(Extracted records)
^^^^
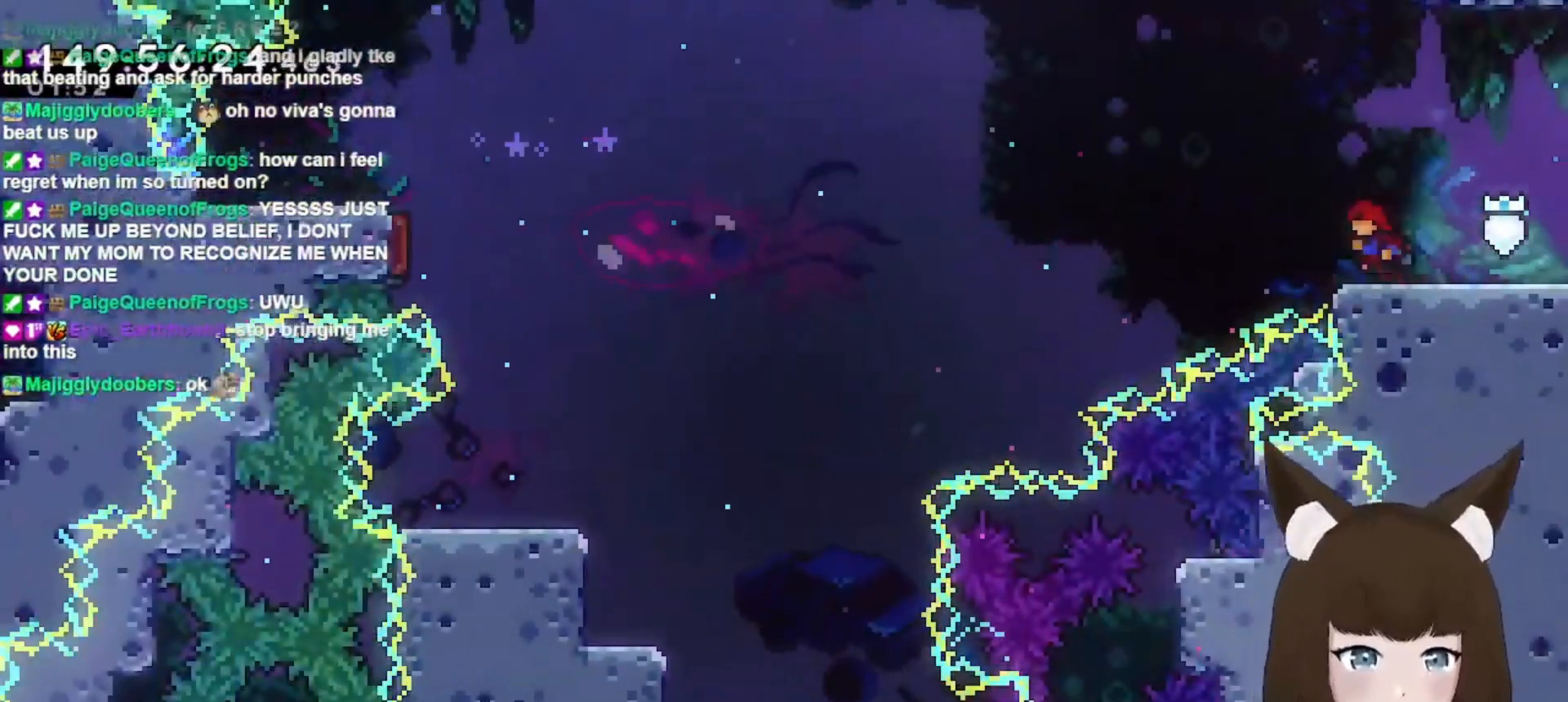
{"keys": ["jump", "left"], "events": [[67, "jump", "down"]]}
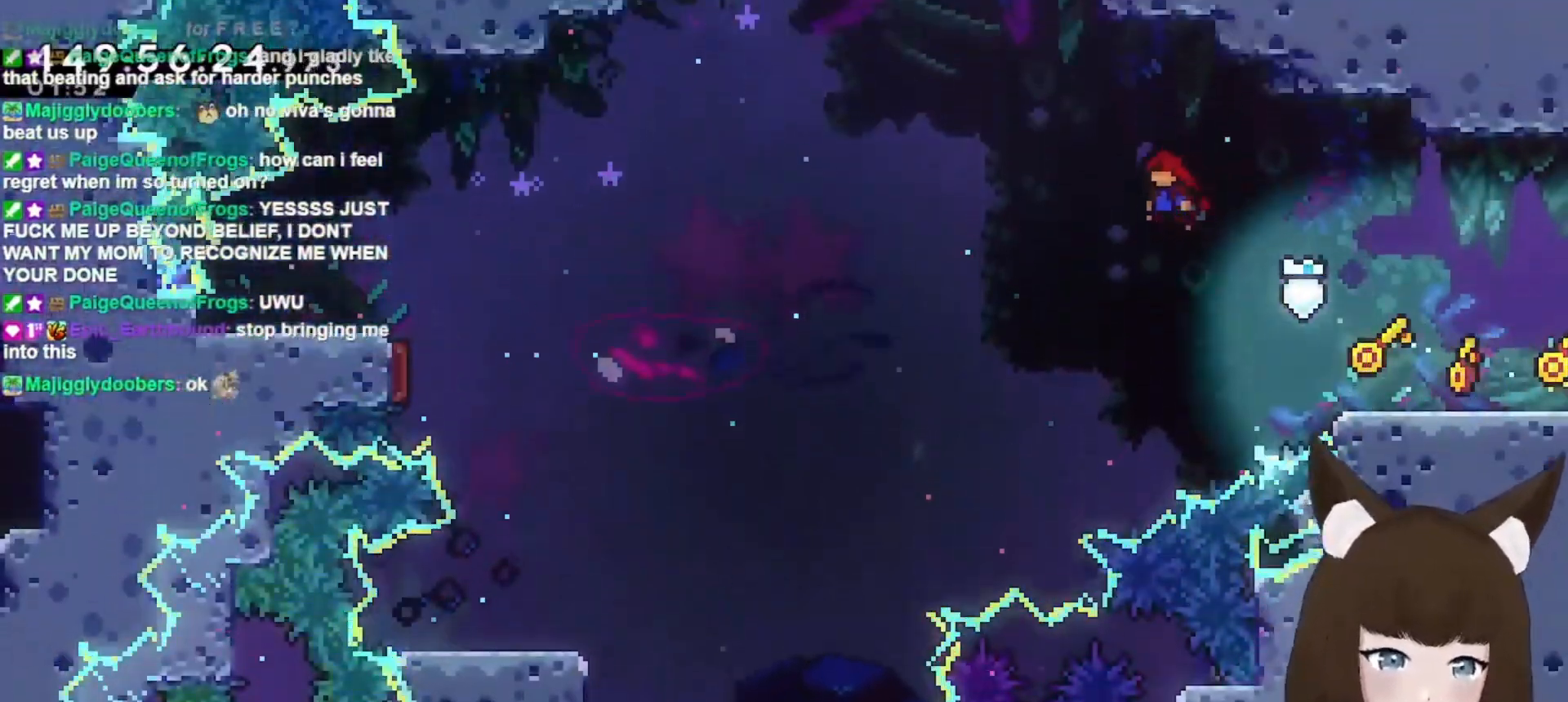
{"keys": ["jump", "left"], "events": []}
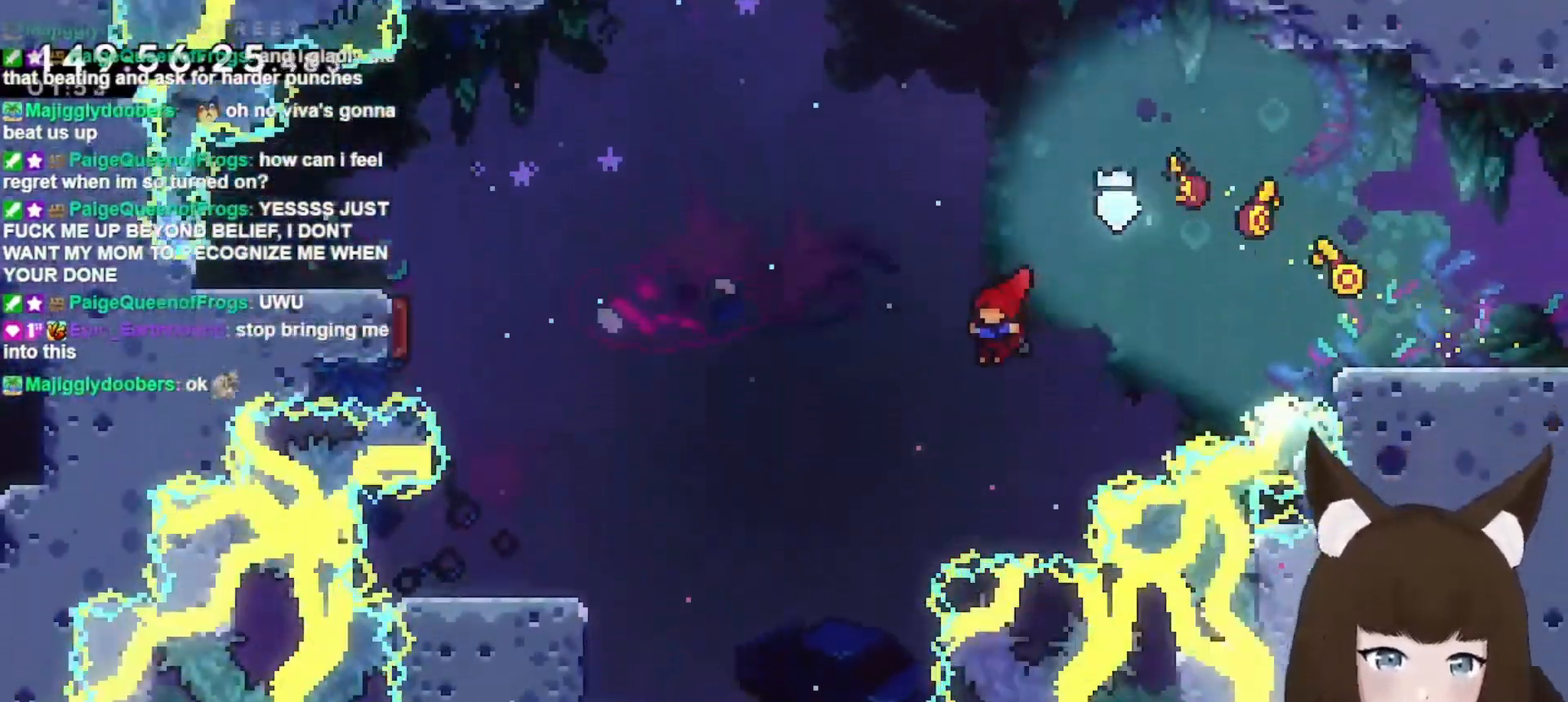
{"keys": ["left"], "events": [[267, "jump", "up"]]}
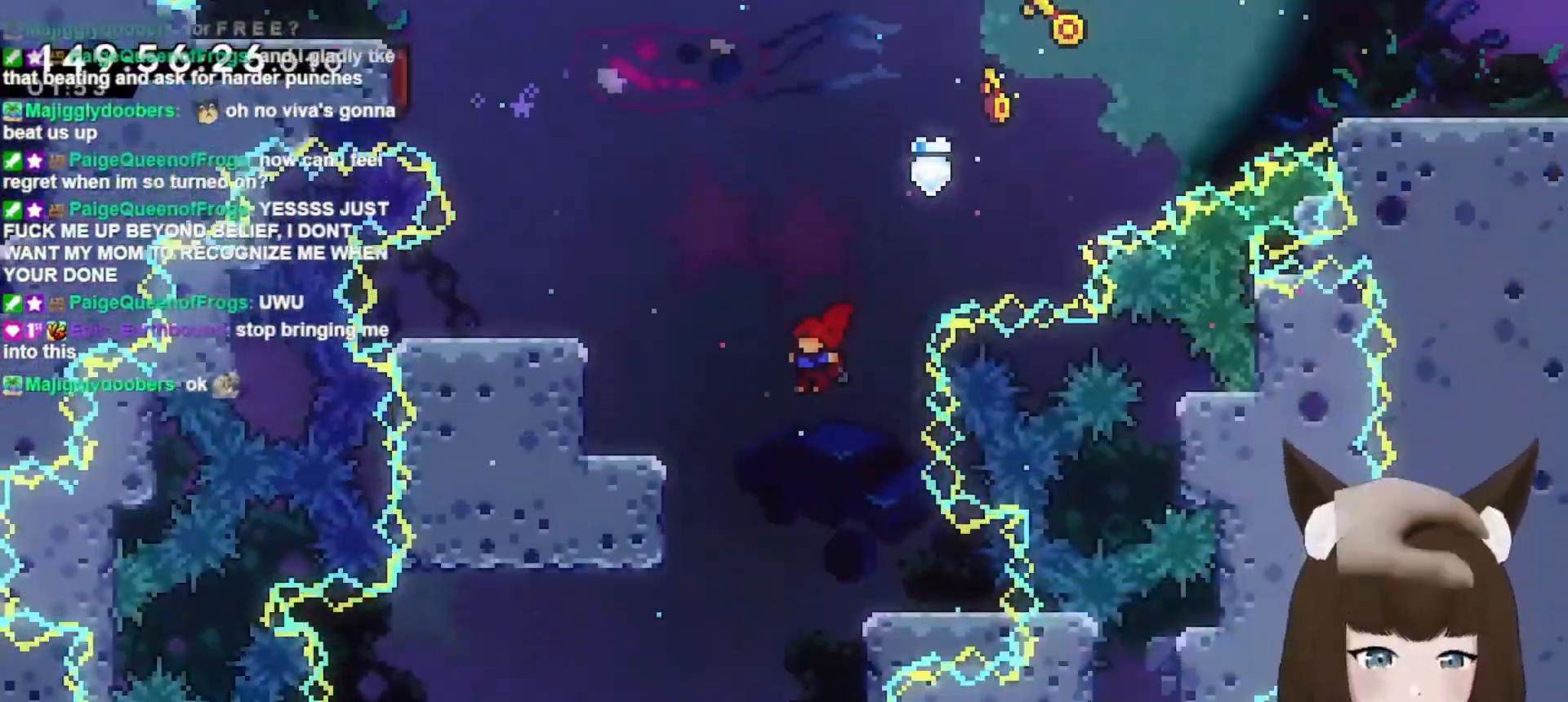
{"keys": [], "events": [[167, "left", "up"]]}
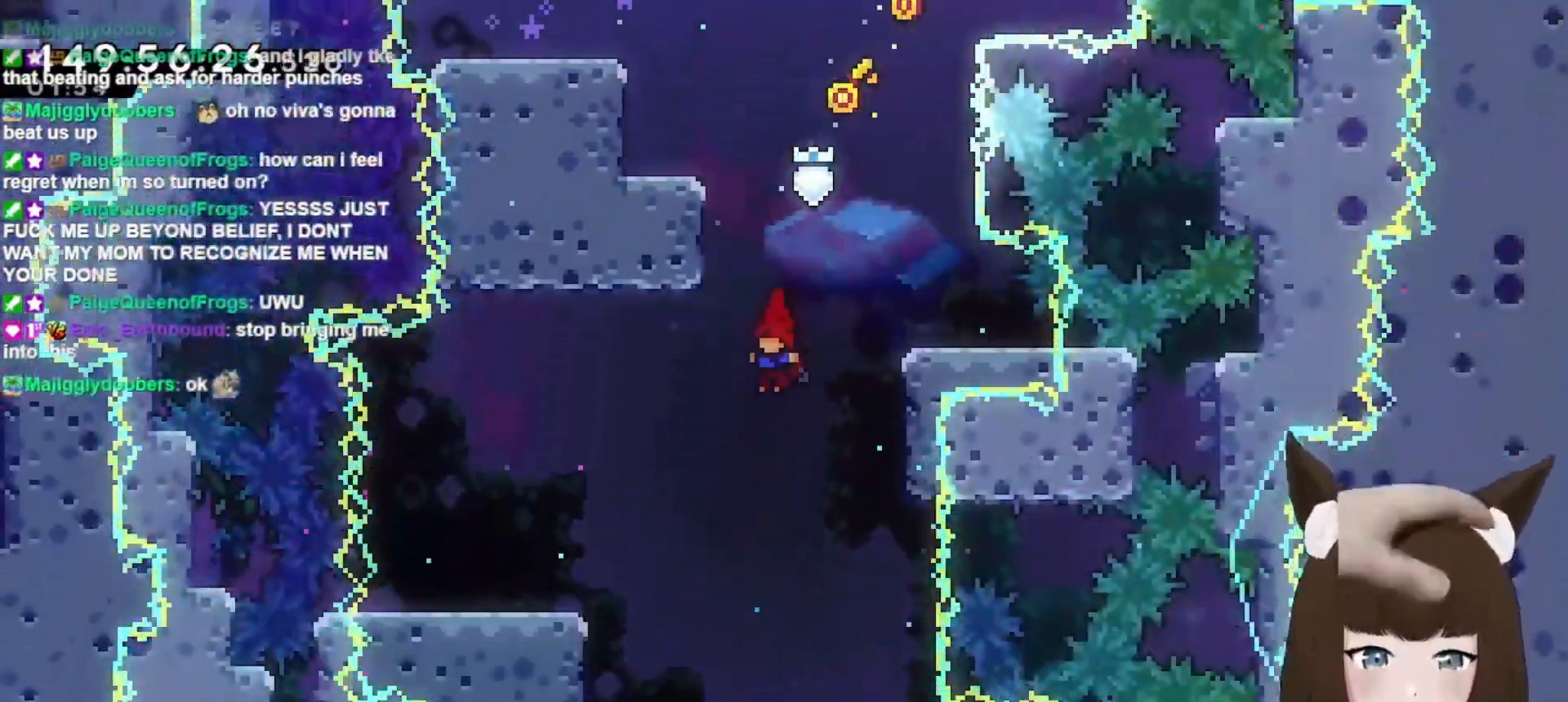
{"keys": ["right"], "events": [[333, "right", "down"]]}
^^^^
▶ _Brief_: Copy the records exactly, minus any pictures.

▶ _Answer section_:
{"keys": ["jump", "left"], "events": [[67, "jump", "down"]]}
{"keys": ["jump", "left"], "events": []}
{"keys": ["left"], "events": [[267, "jump", "up"]]}
{"keys": [], "events": [[167, "left", "up"]]}
{"keys": ["right"], "events": [[333, "right", "down"]]}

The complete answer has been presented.